Exercise input section start
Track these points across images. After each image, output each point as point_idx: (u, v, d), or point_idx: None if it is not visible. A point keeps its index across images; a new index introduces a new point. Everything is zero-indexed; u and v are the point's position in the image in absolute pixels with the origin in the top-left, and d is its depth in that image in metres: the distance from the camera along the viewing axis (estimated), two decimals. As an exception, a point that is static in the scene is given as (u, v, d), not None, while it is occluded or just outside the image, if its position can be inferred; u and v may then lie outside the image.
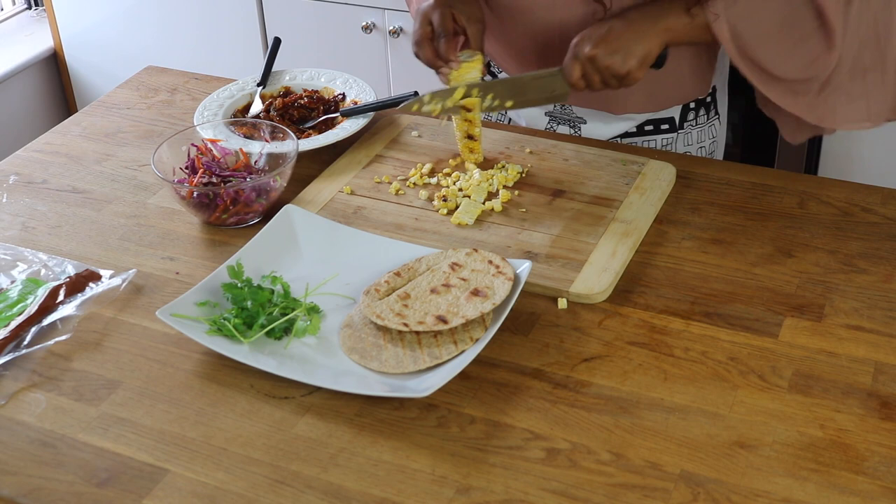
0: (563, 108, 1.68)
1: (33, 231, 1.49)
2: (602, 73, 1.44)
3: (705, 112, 1.68)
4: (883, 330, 1.24)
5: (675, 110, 1.65)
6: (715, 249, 1.38)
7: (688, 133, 1.67)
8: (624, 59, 1.43)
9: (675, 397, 1.16)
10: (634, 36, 1.43)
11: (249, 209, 1.46)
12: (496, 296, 1.24)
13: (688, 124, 1.67)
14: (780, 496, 1.04)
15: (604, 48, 1.43)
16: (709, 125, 1.69)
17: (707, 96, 1.67)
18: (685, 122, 1.66)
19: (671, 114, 1.65)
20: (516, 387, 1.18)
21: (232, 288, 1.26)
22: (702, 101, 1.66)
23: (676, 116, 1.65)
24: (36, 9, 3.50)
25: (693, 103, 1.66)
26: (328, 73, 1.78)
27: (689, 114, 1.66)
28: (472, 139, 1.54)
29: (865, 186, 1.51)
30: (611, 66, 1.43)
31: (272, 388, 1.19)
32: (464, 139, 1.55)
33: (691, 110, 1.66)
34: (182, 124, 1.73)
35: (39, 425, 1.16)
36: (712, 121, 1.70)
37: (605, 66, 1.43)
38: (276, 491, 1.06)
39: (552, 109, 1.69)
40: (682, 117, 1.66)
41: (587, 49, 1.43)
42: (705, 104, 1.67)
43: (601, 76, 1.45)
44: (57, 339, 1.27)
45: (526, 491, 1.05)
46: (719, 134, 1.73)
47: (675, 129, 1.66)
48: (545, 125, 1.71)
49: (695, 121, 1.67)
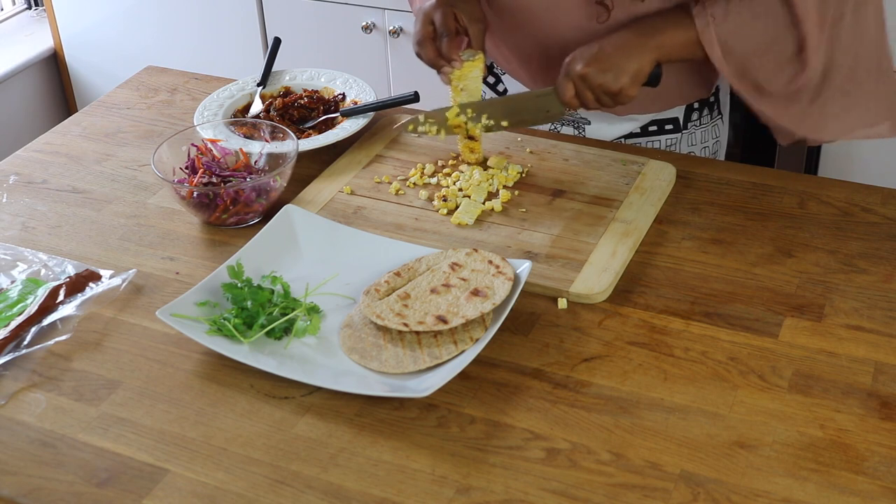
Exercise input section end
_Task statement:_ Return the entries above exactly, skipping any images.

_Problem solution:_
Track these points across images. After each image, output each point as point_idx: (u, v, d), or point_idx: None if it is not visible. A point keeps its index across images; a new index introduces a new point. Everything is zero-indexed; u and v are the point's position in the image in absolute pixels with the origin in the top-left, and d is its depth in that image in metres: the distance from the camera along the viewing axis (estimated), two decimals. As an exception, a point that is static in the scene is given as (u, v, d), not None, while it is occluded or just outside the image, if its position can be inferred; u and v may then lie outside the image.
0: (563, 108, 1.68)
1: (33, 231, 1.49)
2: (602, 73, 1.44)
3: (705, 112, 1.68)
4: (883, 330, 1.24)
5: (675, 110, 1.65)
6: (715, 249, 1.38)
7: (688, 133, 1.67)
8: (624, 59, 1.43)
9: (675, 397, 1.16)
10: (634, 36, 1.43)
11: (249, 209, 1.46)
12: (496, 296, 1.24)
13: (688, 124, 1.67)
14: (780, 496, 1.04)
15: (604, 48, 1.43)
16: (709, 125, 1.69)
17: (707, 96, 1.67)
18: (685, 122, 1.66)
19: (671, 114, 1.65)
20: (516, 387, 1.18)
21: (232, 288, 1.26)
22: (702, 101, 1.66)
23: (676, 116, 1.65)
24: (36, 9, 3.50)
25: (693, 103, 1.66)
26: (328, 73, 1.78)
27: (689, 114, 1.66)
28: (472, 139, 1.54)
29: (865, 186, 1.51)
30: (611, 66, 1.43)
31: (272, 388, 1.19)
32: (464, 139, 1.55)
33: (691, 110, 1.66)
34: (182, 124, 1.73)
35: (39, 425, 1.16)
36: (712, 121, 1.70)
37: (605, 66, 1.43)
38: (276, 491, 1.06)
39: (552, 109, 1.69)
40: (682, 117, 1.66)
41: (587, 49, 1.43)
42: (705, 104, 1.67)
43: (601, 76, 1.45)
44: (57, 339, 1.27)
45: (526, 491, 1.05)
46: (719, 134, 1.73)
47: (675, 129, 1.66)
48: (545, 125, 1.71)
49: (695, 121, 1.67)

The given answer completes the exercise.